I had this whole thing continuing about cheap toys but I found the extreme "con" side to the whole "simpler, cheaper" toys argument today. There's a toy line called Squinkies which, for all intents and purposes, are what Hasbro aped to give us Fighter Pods. They are tiny. Here's the funny thing: they're now tinier. "Zinkies" are as much an eye exam as they are a toy line, as a pack of mostly unpainted figures is $10 and you get 36 of the things. I think they're about half as high as a Fighter Pods figure, and if this tells you anything, the manufacturer includes a magnifying glass in the package.
That's balls, man.
"Hey, we're making a figure that's so small you can't even see it. But don't worry, you can see it with this bonus accessory! $10 please."
I'm all for developing cheaper toys in an effort to bring down costs to the customer, but when you have a toy that seems has no function beyond serving as a choking hazard or as a thing you can snort seems a bit preposterous to me. Having said that, I just set the Universe in order to make these a prized collectible years into the future, because anything this small will be eaten by the vacuum cleaner if it's fortunate enough to pass the mom and dad test at the store.

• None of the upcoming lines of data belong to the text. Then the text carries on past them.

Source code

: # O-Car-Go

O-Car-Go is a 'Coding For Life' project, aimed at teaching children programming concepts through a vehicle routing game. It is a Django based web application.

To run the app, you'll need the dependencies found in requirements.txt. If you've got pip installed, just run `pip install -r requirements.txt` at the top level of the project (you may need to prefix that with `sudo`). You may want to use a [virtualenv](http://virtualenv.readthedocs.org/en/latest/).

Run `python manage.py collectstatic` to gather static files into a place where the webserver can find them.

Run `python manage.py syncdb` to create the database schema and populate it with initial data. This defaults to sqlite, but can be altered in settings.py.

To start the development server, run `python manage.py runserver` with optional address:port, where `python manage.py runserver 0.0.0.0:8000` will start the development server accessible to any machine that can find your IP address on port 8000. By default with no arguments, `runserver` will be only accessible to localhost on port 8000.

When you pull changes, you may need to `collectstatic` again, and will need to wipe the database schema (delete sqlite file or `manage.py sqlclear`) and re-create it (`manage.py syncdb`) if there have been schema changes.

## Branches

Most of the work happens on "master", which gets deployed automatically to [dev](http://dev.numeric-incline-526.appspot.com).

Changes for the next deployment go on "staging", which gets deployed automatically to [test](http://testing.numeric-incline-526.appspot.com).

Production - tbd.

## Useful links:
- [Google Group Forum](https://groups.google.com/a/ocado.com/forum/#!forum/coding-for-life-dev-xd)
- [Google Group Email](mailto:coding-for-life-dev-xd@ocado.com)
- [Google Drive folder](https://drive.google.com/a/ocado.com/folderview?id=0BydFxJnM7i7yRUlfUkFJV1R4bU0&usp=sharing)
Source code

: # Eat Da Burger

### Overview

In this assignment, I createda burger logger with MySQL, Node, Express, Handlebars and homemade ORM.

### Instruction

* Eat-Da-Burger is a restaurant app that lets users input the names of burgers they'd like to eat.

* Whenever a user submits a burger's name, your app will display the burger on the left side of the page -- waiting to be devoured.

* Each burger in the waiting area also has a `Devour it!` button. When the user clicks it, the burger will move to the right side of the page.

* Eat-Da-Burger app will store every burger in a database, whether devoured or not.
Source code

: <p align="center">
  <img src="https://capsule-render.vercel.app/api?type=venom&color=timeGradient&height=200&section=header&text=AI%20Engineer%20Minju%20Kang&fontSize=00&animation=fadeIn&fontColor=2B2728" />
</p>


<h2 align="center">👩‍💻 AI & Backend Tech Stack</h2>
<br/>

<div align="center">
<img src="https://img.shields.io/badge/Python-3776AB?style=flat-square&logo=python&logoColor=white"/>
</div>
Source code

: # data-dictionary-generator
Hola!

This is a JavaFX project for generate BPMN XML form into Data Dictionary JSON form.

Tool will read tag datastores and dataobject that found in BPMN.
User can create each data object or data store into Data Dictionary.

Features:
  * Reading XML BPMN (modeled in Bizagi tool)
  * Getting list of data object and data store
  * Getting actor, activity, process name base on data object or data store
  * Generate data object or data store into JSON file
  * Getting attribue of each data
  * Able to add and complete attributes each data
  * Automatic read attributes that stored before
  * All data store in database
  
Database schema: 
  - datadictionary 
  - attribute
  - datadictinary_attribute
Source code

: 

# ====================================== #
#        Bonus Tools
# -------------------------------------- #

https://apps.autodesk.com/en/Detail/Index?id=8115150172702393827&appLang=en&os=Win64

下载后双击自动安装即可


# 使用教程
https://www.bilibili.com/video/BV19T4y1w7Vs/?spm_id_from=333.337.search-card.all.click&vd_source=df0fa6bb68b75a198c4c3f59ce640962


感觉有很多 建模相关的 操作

It's interesting, definitely, but it's not quite where I like to see toys going. Hasbro's 2 for $3 Fighter Pods aren't terrible, and Jakks Pacific's 3 for $4/12 for $10 SLUG Zombies figure line (now hitting a Target near you) is particularly interesting if you're old enough to remember Mattel's M.U.S.C.L.E. figures. Look 'em up, trust me, 1980s pop culture fans are going to find a lot to like in these even if you don't think you like zombie toys.
So yes-- the big toy store resets are starting now. Target stores are usually the most orderly so your stores should have the new stuff for Fall about now. Toys R Us is rolling out new stuff as it comes in, and Walmart... is Walmart.
So who lives near Disney Hollywood Studios and wants to make a quick c-note as a droid mule?